After five years of saving life forms, the team only has ten more lives to save. One day, Kajika runs across a girl and saves her from a gang of bad guys. After defeating the gang, Kajika then uses a special power to remove all of their evil, turning them good. Kajika learns that the girl he saved is named Haya, and is told that the guys were after her because of the Dragon Egg she possesses. The Dragon egg is extremely rare and was stolen by the gang leader Gibachi from Ronron Island (ロンロン島). Haya then went to Sumakia and stole it from Gibachi. She then went on a quest to return the egg. Gibachi tries to kill Haya and recover the egg. Haya then asks Kajika to help her on her quest.
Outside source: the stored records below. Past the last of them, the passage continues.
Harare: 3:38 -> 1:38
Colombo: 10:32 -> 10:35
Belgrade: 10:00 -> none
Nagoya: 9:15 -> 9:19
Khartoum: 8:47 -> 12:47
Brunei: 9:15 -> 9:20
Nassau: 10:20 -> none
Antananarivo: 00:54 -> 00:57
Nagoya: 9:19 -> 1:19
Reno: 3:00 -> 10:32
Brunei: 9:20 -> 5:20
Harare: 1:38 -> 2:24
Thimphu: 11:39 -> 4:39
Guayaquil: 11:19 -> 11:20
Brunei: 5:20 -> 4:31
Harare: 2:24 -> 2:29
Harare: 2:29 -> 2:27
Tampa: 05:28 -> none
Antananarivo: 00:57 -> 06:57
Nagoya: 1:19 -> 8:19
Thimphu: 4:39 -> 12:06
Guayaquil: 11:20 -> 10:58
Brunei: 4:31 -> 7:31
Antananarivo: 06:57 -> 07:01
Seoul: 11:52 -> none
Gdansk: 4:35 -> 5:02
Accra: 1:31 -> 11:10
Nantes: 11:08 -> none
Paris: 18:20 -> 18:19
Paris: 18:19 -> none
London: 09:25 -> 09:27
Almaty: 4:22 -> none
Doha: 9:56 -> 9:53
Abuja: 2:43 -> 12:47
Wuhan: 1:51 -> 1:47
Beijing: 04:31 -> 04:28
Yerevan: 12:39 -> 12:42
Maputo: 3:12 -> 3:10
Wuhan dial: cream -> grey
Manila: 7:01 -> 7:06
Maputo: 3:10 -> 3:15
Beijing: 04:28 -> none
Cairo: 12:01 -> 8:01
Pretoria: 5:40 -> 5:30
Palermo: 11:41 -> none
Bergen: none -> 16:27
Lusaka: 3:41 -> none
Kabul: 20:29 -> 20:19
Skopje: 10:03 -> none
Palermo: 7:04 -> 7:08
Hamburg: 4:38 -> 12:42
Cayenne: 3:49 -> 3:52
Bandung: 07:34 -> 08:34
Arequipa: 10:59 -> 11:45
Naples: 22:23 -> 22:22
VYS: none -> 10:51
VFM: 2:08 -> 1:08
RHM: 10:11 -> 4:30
As the three go to Ronron island we are told why Gibachi wants the egg so badly. There is an old saying that says if you drink the blood of a young Dragon, then you will gain incredible powers. No one is sure if this is true, but the baby dragon does have Dragomin in its blood which allows it to mature extremely fast. As the three set off, though, Haya makes up an excuse as to why she can not continue, but it is really because she fears Gibachi. So, now it is up to Kajika and Giri to return the egg, but it will not be so easy now that they are being hunted down by the world-famous assassin known as Isaza, who is also a member of the powerful Kawa tribe. Kajika is an extremely strong boy, but it is also revealed that being turned into a fox-man is holding down his true powers.

==Characters==
- Kajika (カジカ)
- Gigi (ギギ)
- Haya (ハヤ)
- Isaza (イサザ)
- Donko (ドンコ)
- Gibachi (ギバチ)

==Media==
===Manga===
Written and illustrated by Akira Toriyama, Kajika was serialized in Weekly Shōnen Jump magazine from issue #32 to #44 of 1998. The twelve chapters were collected into one tankōbon volume that was released on January 8, 1999, by Shueisha.

Kajika has been translated and released in foreign countries, such as in France by Glénat, Spain by Planeta DeAgostini, Malaysia by Comics House, Finland by Sangatsu Manga, and in Germany, Sweden and Denmark by Carlsen Verlag.

====Chapter list====

| No. | Release date | ISBN |
| 01 | January 8, 1999 | 4-08-872658-8 |
| Chapter 01: Norowareta Kajika (呪われたカジカ); Chapter 02: Gibachi no Yabō (ギバチの野望); Chapter 03: Kajika to Isaza (カジカとイサザ); Chapter 04: Daisan no Otoko (第3の男); Chapter 05: Isaza no Jitsuryoku (イサザの実力); Chapter 06: Donko no Sakusen (ドンコの作戦); | Chapter 07: Kajika no Shokku (カジカのショック); Chapter 08: Gibachi no Doragon Pawā (ギバチのドラゴンパワー); Chapter 09: Tokeru ka!? Noroi (解けるか!?呪い); Chapter 10: Kessen! Kajika tai Gibachi (決闘!カジカ対ギバチ); Chapter 11: Kajika no Mayoi (カジカの迷い); Chapter 12: Yasashii Kajika (やさしいカジカ); |

== Reception ==
Animerica Extra columnist Patricia Duffield stated that Kajika was regularly stocked in Japanese bookstores within the United States. She described Kajika as a highly entertaining adventure story due to Toriyama's easy-to-follow writing and comic style and for possessing "the art of a master of action".